Task to complete —
Reproduce word for word the lines between those holding "[223,187,264,200] photo's ->" and "[148,511,199,523] Insallat ->", inclusive, and nothing else from the data below.

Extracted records
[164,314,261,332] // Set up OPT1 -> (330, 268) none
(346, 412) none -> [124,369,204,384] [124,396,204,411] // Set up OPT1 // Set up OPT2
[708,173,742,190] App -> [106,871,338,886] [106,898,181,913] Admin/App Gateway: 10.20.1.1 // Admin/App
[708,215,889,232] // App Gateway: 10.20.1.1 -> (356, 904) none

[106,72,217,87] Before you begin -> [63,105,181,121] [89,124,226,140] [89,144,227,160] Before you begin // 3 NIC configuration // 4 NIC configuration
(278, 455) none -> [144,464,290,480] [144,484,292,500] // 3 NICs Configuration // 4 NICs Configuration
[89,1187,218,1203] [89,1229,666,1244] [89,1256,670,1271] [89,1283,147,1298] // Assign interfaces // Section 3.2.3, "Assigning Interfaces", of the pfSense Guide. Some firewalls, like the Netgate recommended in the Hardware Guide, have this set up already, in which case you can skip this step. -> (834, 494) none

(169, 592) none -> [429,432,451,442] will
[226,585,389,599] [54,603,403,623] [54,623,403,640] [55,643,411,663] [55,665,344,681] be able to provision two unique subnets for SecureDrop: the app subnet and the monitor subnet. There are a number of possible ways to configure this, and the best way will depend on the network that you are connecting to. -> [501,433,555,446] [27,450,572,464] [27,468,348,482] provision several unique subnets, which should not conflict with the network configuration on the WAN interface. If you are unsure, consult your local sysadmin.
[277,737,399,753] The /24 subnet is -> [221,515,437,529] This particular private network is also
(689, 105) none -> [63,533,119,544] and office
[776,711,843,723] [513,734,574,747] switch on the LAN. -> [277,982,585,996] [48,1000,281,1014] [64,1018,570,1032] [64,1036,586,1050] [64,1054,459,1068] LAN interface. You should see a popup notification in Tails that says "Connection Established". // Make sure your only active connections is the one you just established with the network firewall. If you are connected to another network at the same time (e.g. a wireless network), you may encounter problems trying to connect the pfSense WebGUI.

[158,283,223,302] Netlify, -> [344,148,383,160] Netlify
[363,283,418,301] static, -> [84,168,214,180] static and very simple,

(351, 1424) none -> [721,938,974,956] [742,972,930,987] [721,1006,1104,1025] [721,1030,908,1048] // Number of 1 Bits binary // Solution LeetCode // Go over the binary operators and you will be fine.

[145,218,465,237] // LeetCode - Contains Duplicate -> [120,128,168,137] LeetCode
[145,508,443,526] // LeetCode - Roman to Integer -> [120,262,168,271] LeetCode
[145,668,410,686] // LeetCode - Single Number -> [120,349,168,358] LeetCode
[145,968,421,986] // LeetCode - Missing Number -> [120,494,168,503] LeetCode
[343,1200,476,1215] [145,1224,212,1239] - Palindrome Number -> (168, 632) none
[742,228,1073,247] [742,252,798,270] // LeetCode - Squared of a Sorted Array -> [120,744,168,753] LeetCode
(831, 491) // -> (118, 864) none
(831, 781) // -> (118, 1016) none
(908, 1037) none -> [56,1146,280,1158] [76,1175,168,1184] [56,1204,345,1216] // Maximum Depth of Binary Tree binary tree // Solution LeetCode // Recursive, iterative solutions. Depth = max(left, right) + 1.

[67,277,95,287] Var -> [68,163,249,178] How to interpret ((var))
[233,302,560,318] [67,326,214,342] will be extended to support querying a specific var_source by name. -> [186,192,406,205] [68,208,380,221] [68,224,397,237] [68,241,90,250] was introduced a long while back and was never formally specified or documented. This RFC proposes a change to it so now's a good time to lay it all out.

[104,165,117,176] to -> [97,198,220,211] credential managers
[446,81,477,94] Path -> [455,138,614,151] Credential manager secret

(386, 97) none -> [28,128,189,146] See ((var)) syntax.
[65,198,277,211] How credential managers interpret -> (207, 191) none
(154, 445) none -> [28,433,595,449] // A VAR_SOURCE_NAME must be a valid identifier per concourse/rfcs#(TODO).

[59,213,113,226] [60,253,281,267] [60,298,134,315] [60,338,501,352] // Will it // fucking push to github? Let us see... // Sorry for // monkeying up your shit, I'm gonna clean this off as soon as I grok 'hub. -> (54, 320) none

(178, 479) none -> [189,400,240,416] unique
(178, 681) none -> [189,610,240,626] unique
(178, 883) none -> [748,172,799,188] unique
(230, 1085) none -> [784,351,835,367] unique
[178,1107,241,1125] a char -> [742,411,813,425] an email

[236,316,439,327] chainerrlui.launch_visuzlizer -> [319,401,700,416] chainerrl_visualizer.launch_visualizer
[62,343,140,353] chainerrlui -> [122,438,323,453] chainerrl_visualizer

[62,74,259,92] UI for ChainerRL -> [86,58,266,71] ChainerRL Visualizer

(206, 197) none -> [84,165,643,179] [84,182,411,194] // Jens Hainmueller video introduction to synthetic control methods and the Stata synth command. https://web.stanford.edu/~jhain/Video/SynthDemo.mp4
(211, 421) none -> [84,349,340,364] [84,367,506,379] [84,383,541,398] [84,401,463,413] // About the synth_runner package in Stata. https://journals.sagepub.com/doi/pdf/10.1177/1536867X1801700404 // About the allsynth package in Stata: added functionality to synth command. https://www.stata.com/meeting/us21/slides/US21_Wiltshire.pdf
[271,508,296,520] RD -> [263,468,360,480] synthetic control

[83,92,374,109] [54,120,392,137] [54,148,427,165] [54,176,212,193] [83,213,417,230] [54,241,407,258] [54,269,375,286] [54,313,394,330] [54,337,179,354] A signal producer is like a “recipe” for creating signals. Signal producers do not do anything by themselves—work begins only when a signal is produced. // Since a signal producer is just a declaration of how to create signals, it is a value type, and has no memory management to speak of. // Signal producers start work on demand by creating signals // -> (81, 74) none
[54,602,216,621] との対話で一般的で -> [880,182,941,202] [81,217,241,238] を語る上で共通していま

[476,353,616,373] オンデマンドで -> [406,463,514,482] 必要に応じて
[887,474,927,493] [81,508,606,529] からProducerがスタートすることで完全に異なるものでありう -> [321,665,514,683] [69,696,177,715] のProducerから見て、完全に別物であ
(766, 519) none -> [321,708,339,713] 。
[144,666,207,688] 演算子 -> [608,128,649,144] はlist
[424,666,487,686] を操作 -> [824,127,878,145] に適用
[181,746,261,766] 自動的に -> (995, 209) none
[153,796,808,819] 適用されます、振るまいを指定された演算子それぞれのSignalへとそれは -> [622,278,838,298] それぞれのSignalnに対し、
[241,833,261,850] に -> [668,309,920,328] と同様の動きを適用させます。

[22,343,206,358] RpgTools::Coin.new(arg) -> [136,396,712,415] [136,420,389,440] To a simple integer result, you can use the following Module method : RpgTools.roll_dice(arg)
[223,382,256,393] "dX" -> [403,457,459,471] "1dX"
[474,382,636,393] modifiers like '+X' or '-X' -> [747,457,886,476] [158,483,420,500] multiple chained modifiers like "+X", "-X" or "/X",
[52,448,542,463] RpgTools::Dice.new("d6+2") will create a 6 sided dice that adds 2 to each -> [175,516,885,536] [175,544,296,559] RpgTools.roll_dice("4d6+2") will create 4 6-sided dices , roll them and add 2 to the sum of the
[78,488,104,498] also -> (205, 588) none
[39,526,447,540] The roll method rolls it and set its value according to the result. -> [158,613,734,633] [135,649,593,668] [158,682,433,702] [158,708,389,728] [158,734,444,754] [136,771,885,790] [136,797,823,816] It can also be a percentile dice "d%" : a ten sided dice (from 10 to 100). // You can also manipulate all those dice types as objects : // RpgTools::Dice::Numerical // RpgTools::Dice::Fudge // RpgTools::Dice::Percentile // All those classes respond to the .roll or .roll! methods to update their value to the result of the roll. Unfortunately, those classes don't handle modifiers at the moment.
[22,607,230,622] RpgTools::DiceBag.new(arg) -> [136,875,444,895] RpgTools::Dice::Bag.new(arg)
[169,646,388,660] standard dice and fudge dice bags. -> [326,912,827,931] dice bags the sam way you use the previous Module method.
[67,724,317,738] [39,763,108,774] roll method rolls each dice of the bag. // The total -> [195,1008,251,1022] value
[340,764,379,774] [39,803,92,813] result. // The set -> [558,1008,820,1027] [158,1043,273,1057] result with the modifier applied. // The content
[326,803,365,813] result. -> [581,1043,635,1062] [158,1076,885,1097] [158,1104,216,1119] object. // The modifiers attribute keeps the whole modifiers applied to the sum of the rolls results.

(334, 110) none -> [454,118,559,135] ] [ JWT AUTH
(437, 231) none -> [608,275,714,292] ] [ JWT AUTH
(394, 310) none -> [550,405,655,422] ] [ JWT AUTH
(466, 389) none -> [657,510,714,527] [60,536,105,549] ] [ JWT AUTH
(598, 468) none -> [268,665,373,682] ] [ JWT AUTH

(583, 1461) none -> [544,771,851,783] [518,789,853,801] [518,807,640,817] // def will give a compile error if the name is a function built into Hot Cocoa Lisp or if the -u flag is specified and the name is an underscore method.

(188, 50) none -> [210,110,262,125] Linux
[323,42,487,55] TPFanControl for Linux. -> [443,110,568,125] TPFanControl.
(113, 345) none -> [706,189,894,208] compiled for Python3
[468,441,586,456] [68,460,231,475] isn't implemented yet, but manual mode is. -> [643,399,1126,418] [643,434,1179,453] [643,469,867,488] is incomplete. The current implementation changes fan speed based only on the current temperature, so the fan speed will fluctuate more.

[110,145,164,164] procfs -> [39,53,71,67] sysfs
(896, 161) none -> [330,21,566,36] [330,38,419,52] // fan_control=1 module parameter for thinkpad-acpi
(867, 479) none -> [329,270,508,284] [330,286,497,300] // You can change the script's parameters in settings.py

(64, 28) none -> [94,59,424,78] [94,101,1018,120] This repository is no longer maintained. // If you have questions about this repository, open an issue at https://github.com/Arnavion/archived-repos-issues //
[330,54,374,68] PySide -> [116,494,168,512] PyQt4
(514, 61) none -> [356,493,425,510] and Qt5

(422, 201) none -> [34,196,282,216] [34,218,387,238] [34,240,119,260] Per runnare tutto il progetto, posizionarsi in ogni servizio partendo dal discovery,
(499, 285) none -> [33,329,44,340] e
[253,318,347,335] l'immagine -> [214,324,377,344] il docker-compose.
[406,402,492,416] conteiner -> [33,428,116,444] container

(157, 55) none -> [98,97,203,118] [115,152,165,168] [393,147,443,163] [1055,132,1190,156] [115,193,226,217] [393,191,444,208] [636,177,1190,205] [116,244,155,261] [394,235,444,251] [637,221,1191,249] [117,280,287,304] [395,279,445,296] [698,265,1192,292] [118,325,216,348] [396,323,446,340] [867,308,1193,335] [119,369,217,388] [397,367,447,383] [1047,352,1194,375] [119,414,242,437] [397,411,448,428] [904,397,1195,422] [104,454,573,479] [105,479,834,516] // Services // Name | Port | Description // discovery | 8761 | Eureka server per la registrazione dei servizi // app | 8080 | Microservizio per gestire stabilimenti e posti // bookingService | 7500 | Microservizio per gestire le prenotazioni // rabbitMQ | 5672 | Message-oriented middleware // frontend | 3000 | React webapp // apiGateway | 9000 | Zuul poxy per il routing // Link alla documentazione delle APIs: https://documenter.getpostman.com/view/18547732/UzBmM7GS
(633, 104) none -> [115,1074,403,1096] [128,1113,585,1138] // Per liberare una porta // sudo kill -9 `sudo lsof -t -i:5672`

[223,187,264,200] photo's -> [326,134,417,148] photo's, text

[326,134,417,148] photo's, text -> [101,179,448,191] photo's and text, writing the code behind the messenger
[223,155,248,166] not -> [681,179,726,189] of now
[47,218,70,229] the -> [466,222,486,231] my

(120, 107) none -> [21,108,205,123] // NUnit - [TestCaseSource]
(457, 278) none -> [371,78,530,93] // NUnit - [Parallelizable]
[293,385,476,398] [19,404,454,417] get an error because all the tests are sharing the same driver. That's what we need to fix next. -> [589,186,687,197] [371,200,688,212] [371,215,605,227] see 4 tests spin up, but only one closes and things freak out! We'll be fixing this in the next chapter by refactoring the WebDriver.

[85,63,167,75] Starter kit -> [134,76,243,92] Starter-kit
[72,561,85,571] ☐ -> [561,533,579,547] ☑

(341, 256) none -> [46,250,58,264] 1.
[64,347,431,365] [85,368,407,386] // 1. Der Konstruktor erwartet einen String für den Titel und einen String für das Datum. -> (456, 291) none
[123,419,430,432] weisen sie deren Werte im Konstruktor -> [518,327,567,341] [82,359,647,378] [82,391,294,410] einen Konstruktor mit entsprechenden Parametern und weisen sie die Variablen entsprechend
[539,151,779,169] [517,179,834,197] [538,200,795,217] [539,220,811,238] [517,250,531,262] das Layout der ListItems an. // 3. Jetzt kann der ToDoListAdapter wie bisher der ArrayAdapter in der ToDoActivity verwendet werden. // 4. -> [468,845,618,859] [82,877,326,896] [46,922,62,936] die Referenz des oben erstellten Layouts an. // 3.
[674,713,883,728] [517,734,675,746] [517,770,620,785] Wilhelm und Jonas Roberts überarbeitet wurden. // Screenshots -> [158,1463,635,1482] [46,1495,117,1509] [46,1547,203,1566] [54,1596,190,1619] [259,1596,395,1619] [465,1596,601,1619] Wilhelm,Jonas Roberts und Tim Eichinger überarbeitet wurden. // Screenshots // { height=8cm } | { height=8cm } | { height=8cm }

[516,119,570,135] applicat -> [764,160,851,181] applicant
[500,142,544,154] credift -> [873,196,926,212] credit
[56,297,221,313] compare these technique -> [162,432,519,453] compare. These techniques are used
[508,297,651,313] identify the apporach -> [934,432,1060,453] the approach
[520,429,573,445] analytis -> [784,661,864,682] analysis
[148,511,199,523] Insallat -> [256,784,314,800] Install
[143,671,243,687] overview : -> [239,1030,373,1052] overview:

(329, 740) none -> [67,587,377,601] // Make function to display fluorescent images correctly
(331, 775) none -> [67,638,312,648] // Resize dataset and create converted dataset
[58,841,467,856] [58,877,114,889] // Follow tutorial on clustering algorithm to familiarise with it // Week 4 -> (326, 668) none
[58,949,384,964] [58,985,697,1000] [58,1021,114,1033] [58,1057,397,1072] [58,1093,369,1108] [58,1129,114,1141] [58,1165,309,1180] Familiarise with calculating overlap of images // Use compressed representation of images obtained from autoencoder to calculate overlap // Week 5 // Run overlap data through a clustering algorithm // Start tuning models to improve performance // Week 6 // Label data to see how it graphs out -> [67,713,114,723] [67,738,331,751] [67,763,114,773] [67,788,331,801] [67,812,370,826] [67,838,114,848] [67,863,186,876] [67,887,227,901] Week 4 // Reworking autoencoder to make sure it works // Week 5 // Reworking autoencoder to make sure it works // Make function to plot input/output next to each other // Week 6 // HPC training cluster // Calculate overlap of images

Answer area —
[223,187,264,200] photo's -> [326,134,417,148] photo's, text

[326,134,417,148] photo's, text -> [101,179,448,191] photo's and text, writing the code behind the messenger
[223,155,248,166] not -> [681,179,726,189] of now
[47,218,70,229] the -> [466,222,486,231] my

(120, 107) none -> [21,108,205,123] // NUnit - [TestCaseSource]
(457, 278) none -> [371,78,530,93] // NUnit - [Parallelizable]
[293,385,476,398] [19,404,454,417] get an error because all the tests are sharing the same driver. That's what we need to fix next. -> [589,186,687,197] [371,200,688,212] [371,215,605,227] see 4 tests spin up, but only one closes and things freak out! We'll be fixing this in the next chapter by refactoring the WebDriver.

[85,63,167,75] Starter kit -> [134,76,243,92] Starter-kit
[72,561,85,571] ☐ -> [561,533,579,547] ☑

(341, 256) none -> [46,250,58,264] 1.
[64,347,431,365] [85,368,407,386] // 1. Der Konstruktor erwartet einen String für den Titel und einen String für das Datum. -> (456, 291) none
[123,419,430,432] weisen sie deren Werte im Konstruktor -> [518,327,567,341] [82,359,647,378] [82,391,294,410] einen Konstruktor mit entsprechenden Parametern und weisen sie die Variablen entsprechend
[539,151,779,169] [517,179,834,197] [538,200,795,217] [539,220,811,238] [517,250,531,262] das Layout der ListItems an. // 3. Jetzt kann der ToDoListAdapter wie bisher der ArrayAdapter in der ToDoActivity verwendet werden. // 4. -> [468,845,618,859] [82,877,326,896] [46,922,62,936] die Referenz des oben erstellten Layouts an. // 3.
[674,713,883,728] [517,734,675,746] [517,770,620,785] Wilhelm und Jonas Roberts überarbeitet wurden. // Screenshots -> [158,1463,635,1482] [46,1495,117,1509] [46,1547,203,1566] [54,1596,190,1619] [259,1596,395,1619] [465,1596,601,1619] Wilhelm,Jonas Roberts und Tim Eichinger überarbeitet wurden. // Screenshots // { height=8cm } | { height=8cm } | { height=8cm }

[516,119,570,135] applicat -> [764,160,851,181] applicant
[500,142,544,154] credift -> [873,196,926,212] credit
[56,297,221,313] compare these technique -> [162,432,519,453] compare. These techniques are used
[508,297,651,313] identify the apporach -> [934,432,1060,453] the approach
[520,429,573,445] analytis -> [784,661,864,682] analysis
[148,511,199,523] Insallat -> [256,784,314,800] Install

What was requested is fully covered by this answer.